Huanglongbing, a highly destructive disease of citrus, is associated with the non-culturable phloem-limited α-proteobacterium “Candidatus Liberibacter asiaticus” (CLas). The distribution patterns of CLas in infected plant are variable and not consistent, which make the CLas detection and characterization more challenging. Here, we performed a systemic analysis of CLas distribution in citrus branches and fruits of 14 cultivars. A significantly high concentration of CLas was detected in fruit pith (dorsal vascular bundle) of 14 citrus cultivars collected at fruit maturity season. A 2-year monitoring assay of CLas population in citrus branches of “Shatangju” mandarin (Citrus reticulata Blanco “Shatangju”) revealed that CLas population already exhibited a high level even before the appearance of visual symptoms in the fruit rind.
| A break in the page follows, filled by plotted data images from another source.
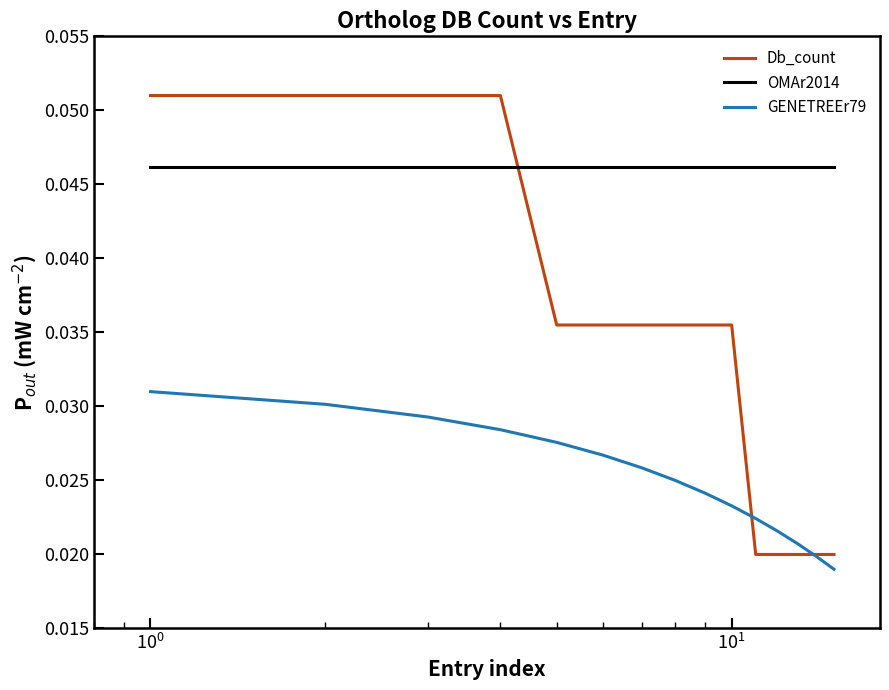

Count the Db_count values in the range 0 to 1.

15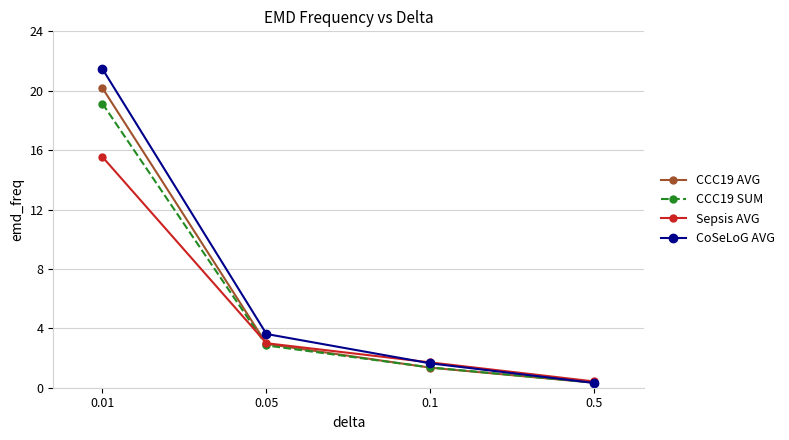

Rank the categories by CCC19 AVG value from highest to lowest.

0.01, 0.05, 0.1, 0.5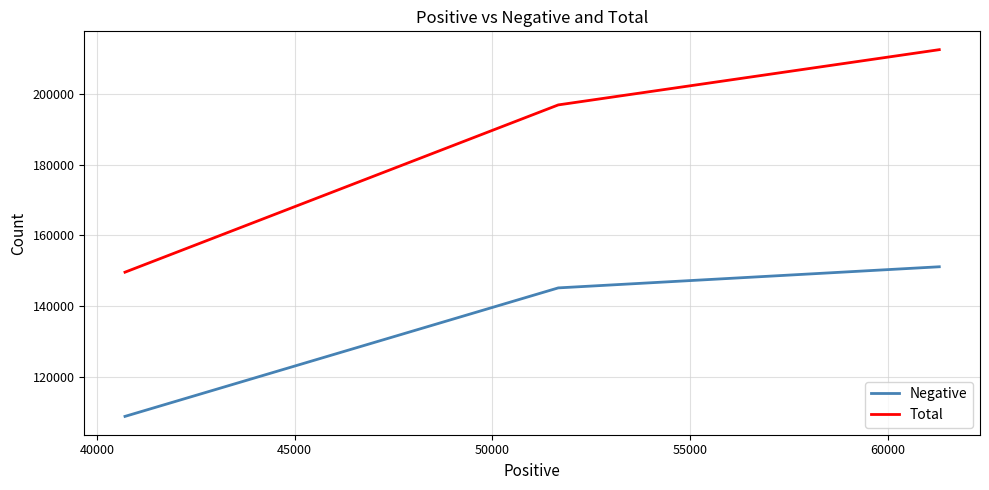

What is the greatest value displayed?

212466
Quantitative analyses of CLas in serial 1.5-cm segments of fruit piths showed the CLas was unevenly distributed within fruit pith and tended to colonize in the middle or distal (stylar end) regions of pith. The use of CLas-abundant fruit pith for dual RNA-seq generated higher-resolution CLas transcriptome data compared with the leaf samples. CLas genes involved in transport system, flagellar assembly, lipopolysaccharide biosynthesis, virulence, stress response, and cell surface structure, as well as host genes involved in biosynthesis of antimicrobial-associated secondary metabolites, was up-regulated in leaf midribs compared with fruit pith. In addition, CLas infection caused the severe collapse in phloem and callose deposition in the plasmodesmata of fruit pith. The ability of fruit pith to support multiplication of CLas to high levels makes it an ideal host tissue for morphological studies and in planta transcriptome analyses of CLas–host interactions.